Preacher (TV series 2016-)

I ain't goin' out like no punk, bitch.

I ain't goin' out like no punk, bitch.

Olga’s Notes:

Note1: The script works, the story’s fine, the cinematography bedevils, but the real reason I watch Preacher is Joseph Gilgun who plays Cassidy – the vampire with a soul. There are a few other fine actors of his generation, but there’s something truly great happening in and around Gilgun. Something terrific. Makes me want to write a man-novel, just so he can play the main character. Joseph Gilgun, consider yourself invited.

Note2: Now that’s out of the way, and before I get called biased or shallow, I’d like to add that Preacher is one of those more sympathetic, and therefore superior, comic-book adaptations. The creative team clearly cared enough about the project to do it justice, and make it not only highly watchable, but also worth watching. And Tom Brooke shines as Fiore, the suicidal angel who cannot die. There. It is not all about Joseph.

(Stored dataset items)
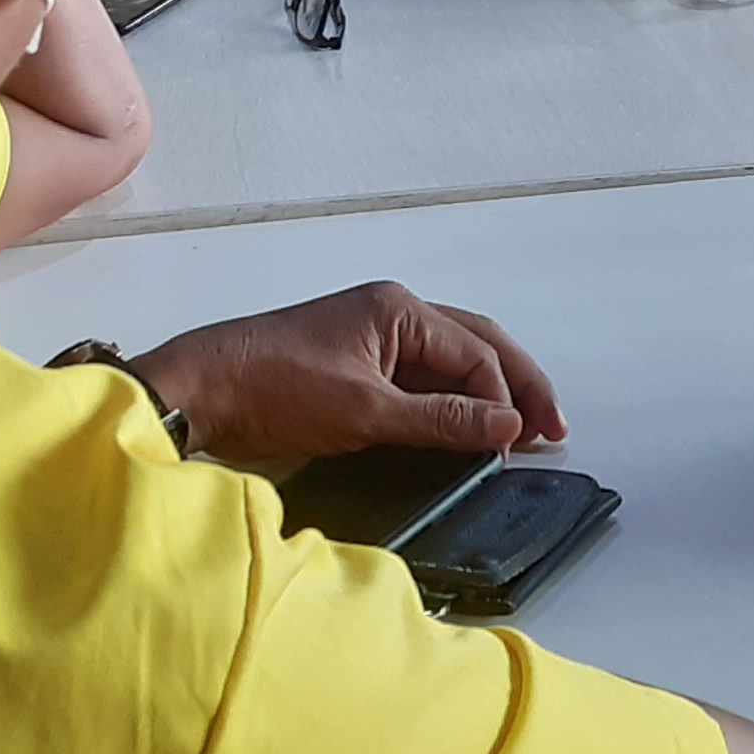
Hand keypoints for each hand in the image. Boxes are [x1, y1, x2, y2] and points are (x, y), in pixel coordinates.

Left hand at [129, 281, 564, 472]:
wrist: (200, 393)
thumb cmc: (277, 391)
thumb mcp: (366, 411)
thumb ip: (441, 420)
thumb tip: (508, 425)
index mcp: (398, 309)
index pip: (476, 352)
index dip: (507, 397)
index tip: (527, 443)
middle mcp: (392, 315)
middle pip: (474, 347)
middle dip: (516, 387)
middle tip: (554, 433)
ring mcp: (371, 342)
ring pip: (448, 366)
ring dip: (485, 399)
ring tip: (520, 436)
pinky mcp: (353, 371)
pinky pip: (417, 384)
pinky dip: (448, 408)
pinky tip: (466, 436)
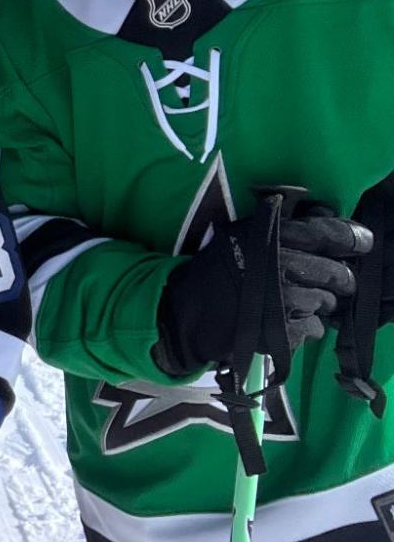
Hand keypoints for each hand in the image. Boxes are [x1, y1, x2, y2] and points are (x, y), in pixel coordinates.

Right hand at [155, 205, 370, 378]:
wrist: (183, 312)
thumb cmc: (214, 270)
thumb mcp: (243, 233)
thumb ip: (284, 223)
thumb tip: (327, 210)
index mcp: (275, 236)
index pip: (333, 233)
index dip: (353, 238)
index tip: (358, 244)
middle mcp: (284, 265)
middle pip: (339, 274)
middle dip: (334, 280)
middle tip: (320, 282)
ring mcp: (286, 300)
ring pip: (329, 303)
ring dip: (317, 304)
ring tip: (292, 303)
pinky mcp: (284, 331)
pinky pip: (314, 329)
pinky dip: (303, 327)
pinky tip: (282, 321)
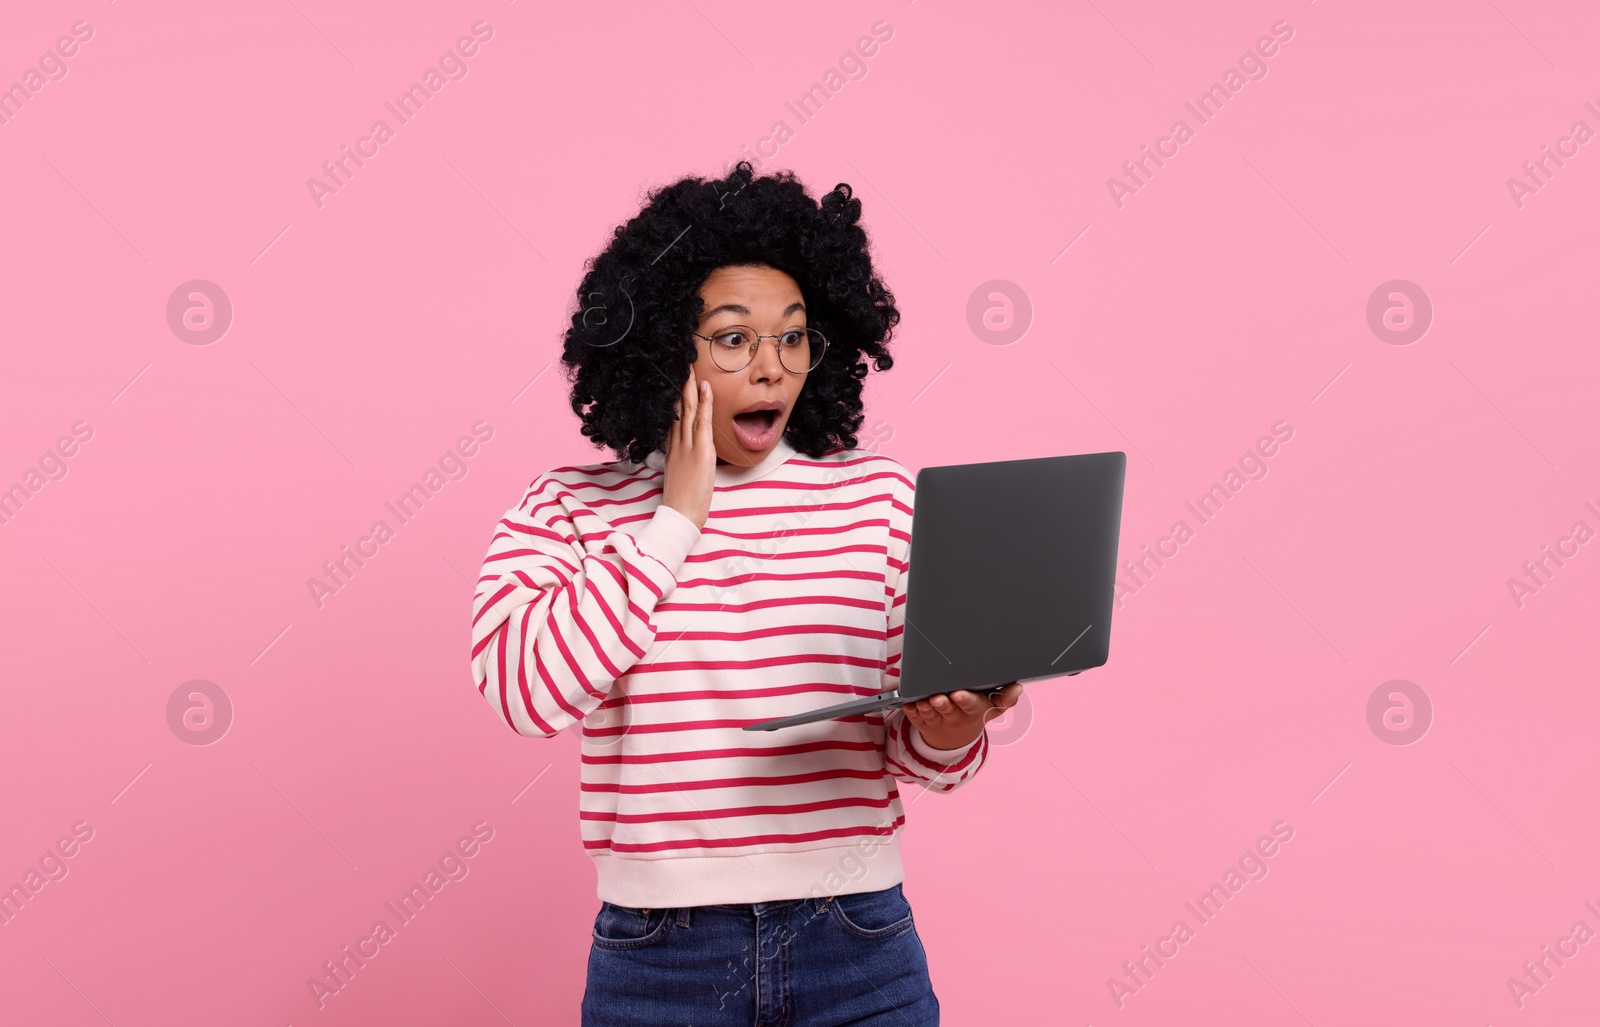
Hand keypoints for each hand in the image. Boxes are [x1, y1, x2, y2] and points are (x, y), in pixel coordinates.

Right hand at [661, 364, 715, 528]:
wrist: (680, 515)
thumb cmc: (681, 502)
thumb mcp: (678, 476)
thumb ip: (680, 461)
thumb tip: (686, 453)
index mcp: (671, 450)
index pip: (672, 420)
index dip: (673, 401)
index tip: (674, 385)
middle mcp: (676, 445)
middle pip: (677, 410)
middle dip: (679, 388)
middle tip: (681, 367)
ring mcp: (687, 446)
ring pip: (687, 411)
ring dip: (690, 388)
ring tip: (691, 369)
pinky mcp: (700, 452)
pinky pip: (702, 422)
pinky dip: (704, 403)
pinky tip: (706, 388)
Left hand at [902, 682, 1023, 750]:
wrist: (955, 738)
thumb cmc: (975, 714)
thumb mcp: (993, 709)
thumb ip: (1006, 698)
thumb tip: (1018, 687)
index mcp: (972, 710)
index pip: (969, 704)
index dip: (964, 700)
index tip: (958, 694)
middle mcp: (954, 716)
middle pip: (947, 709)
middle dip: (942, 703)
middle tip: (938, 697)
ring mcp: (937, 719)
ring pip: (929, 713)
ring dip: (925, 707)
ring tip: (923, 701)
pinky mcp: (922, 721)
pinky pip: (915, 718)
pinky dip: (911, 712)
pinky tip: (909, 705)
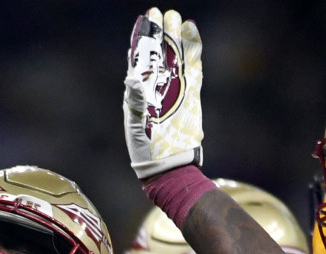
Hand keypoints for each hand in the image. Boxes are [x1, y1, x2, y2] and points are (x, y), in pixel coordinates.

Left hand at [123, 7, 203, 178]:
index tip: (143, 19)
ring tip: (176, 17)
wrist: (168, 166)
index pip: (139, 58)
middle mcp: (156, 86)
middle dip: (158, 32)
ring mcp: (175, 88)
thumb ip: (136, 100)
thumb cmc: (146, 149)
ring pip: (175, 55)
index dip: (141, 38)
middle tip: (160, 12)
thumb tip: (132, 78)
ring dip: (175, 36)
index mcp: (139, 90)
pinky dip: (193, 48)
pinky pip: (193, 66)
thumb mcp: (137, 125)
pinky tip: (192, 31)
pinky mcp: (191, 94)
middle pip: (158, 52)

Check your understanding =>
1 – Please copy the stretch of the Preacher notes from "Preacher (TV series" through "consider yourself invited." word for word.
2 – In the first note on Preacher, which parts of the series are judged in the opening clause before the actor is praised? List them.
3 – Go on with the notes on the Preacher series from the point where they end.

Answers to the exercises =>
1 –
Preacher (TV series 2016-)

I ain't goin' out like no punk, bitch.

I ain't goin' out like no punk, bitch.

Olga’s Notes:

Note1: The script works, the story’s fine, the cinematography bedevils, but the real reason I watch Preacher is Joseph Gilgun who plays Cassidy – the vampire with a soul. There are a few other fine actors of his generation, but there’s something truly great happening in and around Gilgun. Something terrific. Makes me want to write a man-novel, just so he can play the main character. Joseph Gilgun, consider yourself invited.

2 – The script, the story, the cinematography

3 –
Note3: The American South held a fascination for me ever since I was little, as it still does, despite its reputation for racism, inequality and intellectual bankruptcy. Not that I saw any of that when I watched Gone with the Wind (despite my father’s best attempts at interrupting my pleasure by pointing out Hollywood’s tendency to thinly draw African American stereotypes), or read everything ever written by Mark Twain. At the age of eight or nine, I watched Deliverance, which I understood to be a story about a couple of ugly mean men trying to stop the good guys from swimming in the river that in reality was big enough for everyone (only got the piggy-reference after I saw the movie again in my thirties). I discovered William Faulkner in my early teens. I still remember how happy I felt, how thoroughly thrilled, as I first read The Sound and the Fury. I went on to read all of his work, before deciding that my favourite had to be Sanctuary (again, it took years for me to understand what Popeye actually did to Temple).

My point being, children don’t care about the story behind the story, they are only interested in the way the story makes them feel. By the time I discovered Alice Walker, Tony Morrison, Dorothy Allison, William Styron et al, the innocence had already been lost to experience, and although I relished their stories, they could never replace the first impressions of the American South as a place where the Soul goes to hide.

 

Saint My Ass.

Saint My Ass.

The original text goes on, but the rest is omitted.